New Delhi, Mar 10: Rajya Sabha on Friday passed a Bill to amend a 49-year-old law to guard against claims of succession or transfer of properties left by people who migrated to Pakistan and China, amid a walkout by the entire Opposition.
The Enemy Property Bill, 2016, which amends the Enemy Property Act, 1968, was passed by voice vote in the Rajya Sabha despite the opposition demanding deferring of the debate on the draft legislation for a threadbare deliberation next week. The measure was passed by the Lok Sabha in March last year.
[Also read: What is the Enemy Property Bill?]
After this, the Rajya Sabha had sent it to a select committee, following whose recommendations, the government had moved a number of amendments to it. After the amended bill was passed by a voice vote by the Rajya Sabha, it was returned to the Lok Sabha for final passage just before it was adjourned for the day.
Earlier when the bill was taken up in the Upper House for consideration and passage, Congress leader Jairam Ramesh said "many senior members including the Leader of Opposition are not present in the House for a variety of reasons. Therefore the bill should be taken up for discussion and passage on the next working day."
Ramesh's views were echoed by other members including Javed Ali Khan (SP) and Sukhendu Shekhar Roy (AITC) who also sought taking up the bill for discussion next week. However, the government decided to take up the bill for discussion today itself and later got it passed by a voice vote after the entire opposition, angered over the government's insistence, walked out of the House.
Explaining the rationale for urgency to get the bill passed, Finance Minister and Leader of the House Arun Jaitely said the ordinance effecting the amendments in the Act would lapse on March 14, 2017 and this was a security issue also. Elaborating on the measure, he said it was a principle that government should not allow commercial interests or properties of an enemy country or its citizens.

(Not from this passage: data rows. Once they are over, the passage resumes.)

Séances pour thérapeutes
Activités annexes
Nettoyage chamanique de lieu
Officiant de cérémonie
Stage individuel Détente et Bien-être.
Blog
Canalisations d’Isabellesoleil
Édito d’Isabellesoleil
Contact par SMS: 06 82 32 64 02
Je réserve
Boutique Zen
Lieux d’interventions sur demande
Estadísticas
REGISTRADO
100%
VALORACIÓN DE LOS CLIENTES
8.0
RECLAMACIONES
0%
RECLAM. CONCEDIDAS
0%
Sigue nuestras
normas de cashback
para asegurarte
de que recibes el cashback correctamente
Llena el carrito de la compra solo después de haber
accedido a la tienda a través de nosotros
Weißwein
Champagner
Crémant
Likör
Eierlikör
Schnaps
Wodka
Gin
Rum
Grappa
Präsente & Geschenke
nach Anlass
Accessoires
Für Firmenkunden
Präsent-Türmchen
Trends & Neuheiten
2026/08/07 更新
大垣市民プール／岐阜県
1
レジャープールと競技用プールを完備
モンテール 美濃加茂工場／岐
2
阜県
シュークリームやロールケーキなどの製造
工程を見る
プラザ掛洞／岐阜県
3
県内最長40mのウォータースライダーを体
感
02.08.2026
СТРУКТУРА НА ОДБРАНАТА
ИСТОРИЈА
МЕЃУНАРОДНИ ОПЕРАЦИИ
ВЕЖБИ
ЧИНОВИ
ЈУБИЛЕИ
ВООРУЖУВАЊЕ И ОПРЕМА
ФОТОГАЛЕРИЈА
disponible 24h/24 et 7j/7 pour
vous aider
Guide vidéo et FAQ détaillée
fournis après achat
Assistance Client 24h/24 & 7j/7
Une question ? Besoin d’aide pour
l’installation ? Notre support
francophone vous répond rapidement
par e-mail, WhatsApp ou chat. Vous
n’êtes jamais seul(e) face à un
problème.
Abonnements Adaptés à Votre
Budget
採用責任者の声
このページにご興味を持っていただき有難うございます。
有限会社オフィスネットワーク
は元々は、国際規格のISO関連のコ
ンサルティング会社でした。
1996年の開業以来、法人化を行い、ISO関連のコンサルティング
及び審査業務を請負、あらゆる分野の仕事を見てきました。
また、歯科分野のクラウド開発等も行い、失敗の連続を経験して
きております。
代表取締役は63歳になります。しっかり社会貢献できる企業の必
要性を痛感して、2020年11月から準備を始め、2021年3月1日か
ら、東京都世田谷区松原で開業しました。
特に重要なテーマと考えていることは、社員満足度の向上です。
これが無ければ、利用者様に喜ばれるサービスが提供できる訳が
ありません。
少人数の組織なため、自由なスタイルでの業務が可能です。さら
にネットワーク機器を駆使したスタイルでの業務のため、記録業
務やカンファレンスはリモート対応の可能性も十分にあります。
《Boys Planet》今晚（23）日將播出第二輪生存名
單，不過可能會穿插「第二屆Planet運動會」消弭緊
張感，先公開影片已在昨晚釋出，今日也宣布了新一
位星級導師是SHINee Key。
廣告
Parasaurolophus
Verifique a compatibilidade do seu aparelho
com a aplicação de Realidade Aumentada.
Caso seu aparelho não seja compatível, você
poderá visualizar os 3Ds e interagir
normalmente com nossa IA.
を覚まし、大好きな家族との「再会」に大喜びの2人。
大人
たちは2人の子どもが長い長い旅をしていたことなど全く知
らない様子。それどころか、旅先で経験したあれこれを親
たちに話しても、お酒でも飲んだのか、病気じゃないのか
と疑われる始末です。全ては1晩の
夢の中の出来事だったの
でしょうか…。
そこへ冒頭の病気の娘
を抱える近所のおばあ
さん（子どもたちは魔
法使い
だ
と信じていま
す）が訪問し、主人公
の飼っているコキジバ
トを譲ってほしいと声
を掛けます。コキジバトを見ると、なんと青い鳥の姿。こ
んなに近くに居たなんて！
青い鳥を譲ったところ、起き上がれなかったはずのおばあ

Jaitley said the right of the enemy property should vest in the Government of India and not in the heirs of the citizens of the enemy countries. Despite repeated requests by opposition members, the government took up the bill, which was passed after a brief discussion in the absence of any opposition member.

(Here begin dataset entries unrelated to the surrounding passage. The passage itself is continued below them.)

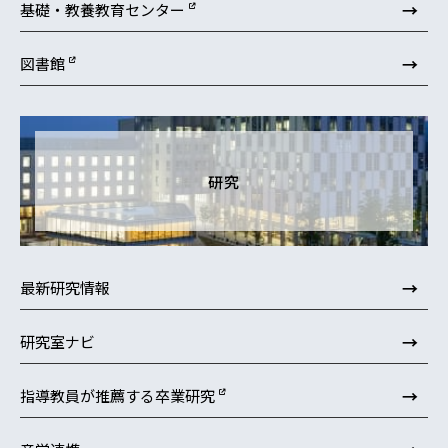
→
基礎・教養教育センター
→
図書館
研究
→
最新研究情報
→
研究室ナビ
→
指導教員が推薦する卒業研究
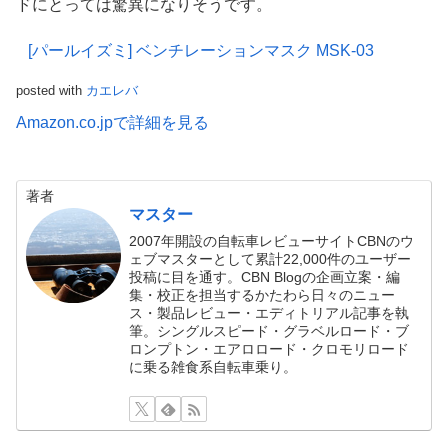
ドにとっては驚異になりそうです。
[パールイズミ] ベンチレーションマスク MSK-03
posted with
カエレバ
Amazon.co.jpで詳細を見る
著者
マスター
2007年開設の自転車レビューサイトCBNのウ
ェブマスターとして累計22,000件のユーザー
投稿に目を通す。CBN Blogの企画立案・編
集・校正を担当するかたわら日々のニュー
ス・製品レビュー・エディトリアル記事を執
筆。シングルスピード・グラベルロード・ブ
ロンプトン・エアロロード・クロモリロード
に乗る雑食系自転車乗り。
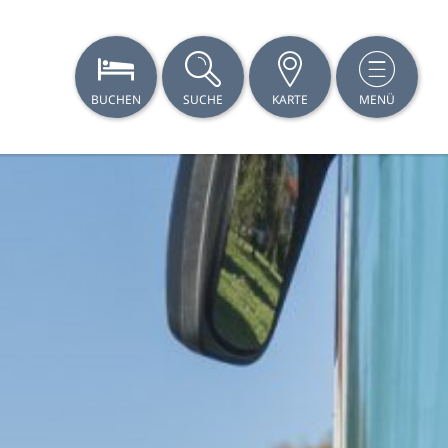
BUCHEN
SUCHE
KARTE
MENÜ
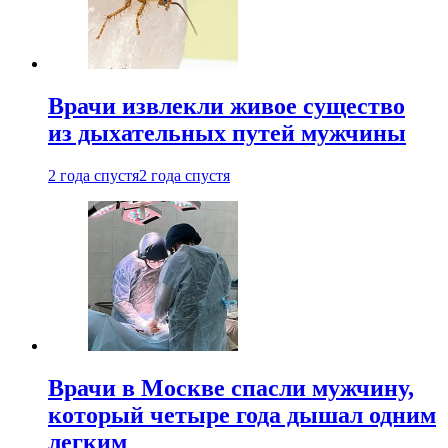
Врачи извлекли живое существо
из дыхательных путей мужчины
2 года спустя
2 года спустя
Врачи в Москве спасли мужчину,
который четыре года дышал одним
легким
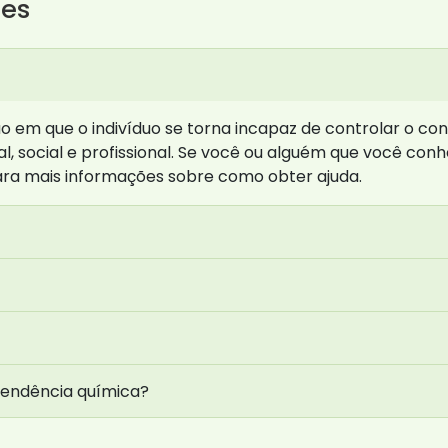
tes
 em que o indivíduo se torna incapaz de controlar o con
l, social e profissional. Se você ou alguém que você co
ra mais informações sobre como obter ajuda.
pendência química?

The government was so determined to pass the bill today that over half dozen ministers were present in the House to ensure its smooth sail. Home Minister Rajnath Singh Minister, who was supposed to reply to the debate on the bill, did not say much observing that the Leader of the House has already explained about it in detail and there was no need for his explanation.

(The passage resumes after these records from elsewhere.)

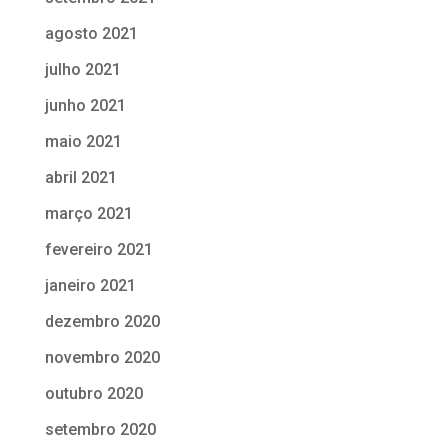
agosto 2021
julho 2021
junho 2021
maio 2021
abril 2021
março 2021
fevereiro 2021
janeiro 2021
dezembro 2020
novembro 2020
outubro 2020
setembro 2020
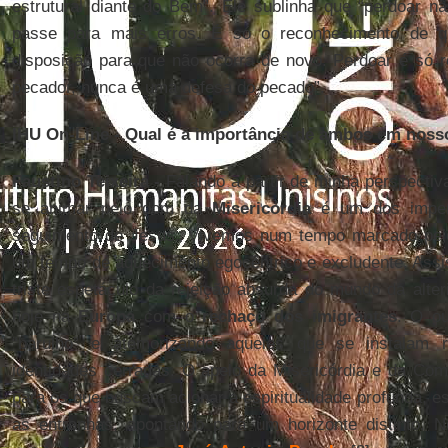
estrutural diante do Bem”. Ele sublinha que “perdoar n
passe para mais erros. É só o reconhecimento de 
disposição para que não ocorra de novo. Perdoar é só 
pecador, nunca é uma defesa do pecado”.
IHU On-Line - Qual é a importância de ambos em noss
Faustino Teixeira -
Falando a partir de minha perspectiva
se animar pelo dom da
Misericórdia
é um dos impera
seguimento de Jesus. Vivemos num tempo marcado pelo
um tempo de aquecimento egocêntrico e excludente. Assis
triste espetáculo da rejeição absurda do mundo da alt
hoje na
Europa
com o
rechaço dos imigrantes
. O ou
“barulho” e atemorizando aqueles que se instalam 
identidades cerradas. O apelo da Misericórdia e da Co
para os que buscam acionar a espiritualidade profunda, 
as entranhas, apontando para um horizonte distinto. 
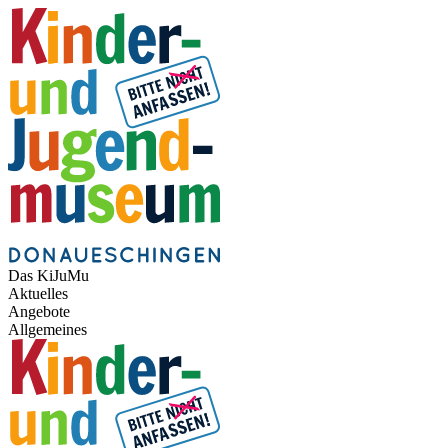
Das KiJuMu
Aktuelles
Angebote
Allgemeines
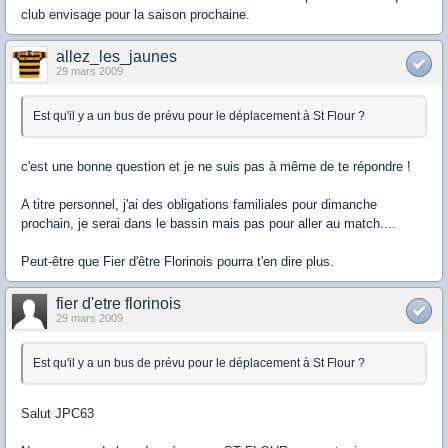
club envisage pour la saison prochaine.
allez_les_jaunes
29 mars 2009
Est qu'il y a un bus de prévu pour le déplacement à St Flour ?
c'est une bonne question et je ne suis pas à même de te répondre !
A titre personnel, j'ai des obligations familiales pour dimanche
prochain, je serai dans le bassin mais pas pour aller au match....
Peut-être que Fier d'être Florinois pourra t'en dire plus.
fier d'etre florinois
29 mars 2009
Est qu'il y a un bus de prévu pour le déplacement à St Flour ?
Salut JPC63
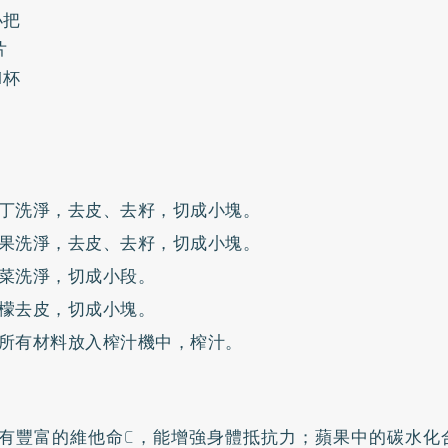
小把
片
1杯
丁洗淨，去皮、去籽，切成小塊。
果洗淨，去皮、去籽，切成小塊。
菜洗淨，切成小段。
檬去皮，切成小塊。
所有材料放入榨汁機中，榨汁。
有豐富的維他命C，能增強身體抵抗力；蘋果中的碳水化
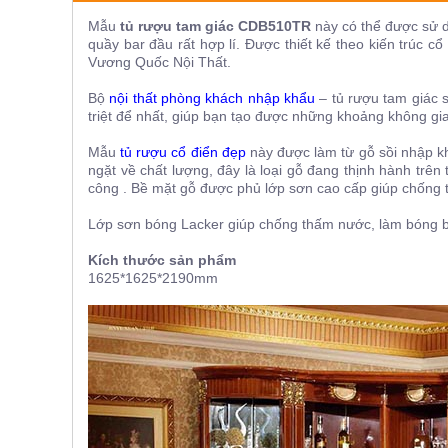
ăn,
Mẫu
tủ rượu tam giác CDB510TR
này có thể được sử
ghế
ăn,
quầy bar đầu rất hợp lí. Được thiết kế theo kiến trúc 
kệ
Vương Quốc Nội Thất.
bếp
Bộ
nội thất phòng khách
nhập khẩu
– tủ rượu tam giác s
Nội
triệt để nhất, giúp bạn tạo được những khoảng không gi
Thất
Mẫu
tủ rượu cổ điển đẹp
này được làm từ gỗ sồi nhập kh
Ban
ngặt về chất lượng, đây là loại gỗ đang thịnh hành trên
Công,
công . Bề mặt gỗ được phủ lớp sơn cao cấp giúp chống 
Vườn
Bàn
Lớp sơn bóng Lacker giúp chống thấm nước, làm bóng b
ghế
ban
Kích thước sản phẩm
công,
1625*1625*2190mm
xích
đu,
ghế...
Phụ
Kiện
Trang
Trí
Cây
cảnh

Union ministers present in the House during the passage Union ministers present in the House during the passage of the bill were Manohar Parrikar, JP Nadda, M Venkaiah Naidu, Suresh Prabhu, Piyush Goyal, Prakash Javadekar, Ananth Kumar and Mukhtar Abbas Naqvi.
The amendments proposed include that once an enemy property is vested in the Custodian, it shall continue to be vested in him as enemy property irrespective of whether the enemy, enemy subject or enemy firm has ceased to be an enemy due to reasons such as death.
The new Bill ensures that the law of succession does not apply to enemy property; that there cannot be transfer of any property vested in the Custodian by an enemy or enemy subject or enemy firm and that the Custodian shall preserve the enemy property till it is disposed of in accordance with the Act.
The amendments are aimed at plugging the loopholes in the Act to ensure that the enemy properties that have been vested in the Custodian remain so and do not revert to the enemy subject or firm. The Bill also prohibits civil courts and other authorities from entertaining disputes related to enemy property.